Não fosse essa fase, o garoto da longa proeminência laríngea passaria na frente da F. e ela nem via. A F. não trocaria tanto a calcinha. A F. era bem mais focada. Tem dias em que a F. sai de casa, alguém fala será-que-chove-hoje? e ela realmente pensa no precipitar das águas e não no precipitar das roupas. Passa o gatinho a F. desmonta os olhos da cara, só falta lamber com a testa a bonita, a cheirosa, a perfumada lá. Depila todo dia a interpretação de texto do chefe dela, que quer chamar geral pra happy hour, justo hoje que a barraca tá armada, que a parada é segurar. Segurar a língua na boca, guardar as plásticas proteções no fundo da carteira. Mofa que nem madeira na chuva, ah a chuva! F. seca os filtros depois de passar um cafézinho. F. está surrealista, artista, tá na lista, no caminho pra se afogar.

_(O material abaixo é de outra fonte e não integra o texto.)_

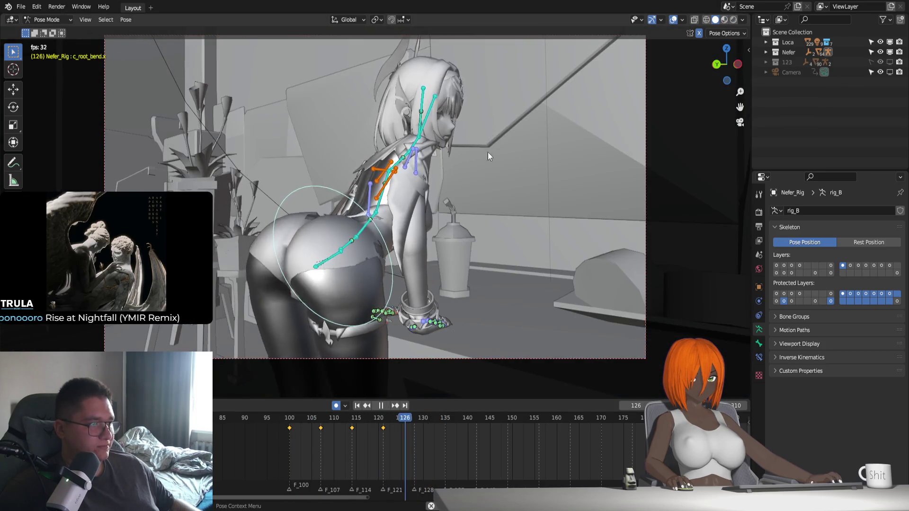
key(space)
click(290, 417)
key(space)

F. pensou consigo que faz a Charlotte, que queria era o bote que nem cobra desses cabra que passa e repassa na hora que F. quer se atentar. Limpa as baba da boca, não usa direito concordância dos artigo com os nome. Passa fome, lindinha, passa sede. F. queria fazer feat., chamar a presença esporádica de um macho, quiça sossegar o facho, ficar na boa. A F. perde o foco, às vezes, coitada, finge que não engoliu um palmo daquele moleque dentro da cabeça. F. até pensa em variar de vez em quando, fazer o beat a mando da sua crença. F. coitada, F. Faz carreira solo…

Bate a cabeça da F. na cabeceira, vai? Abre a toneira da F.
Menina que desvozeia fricativa torce pra explodir bilabial.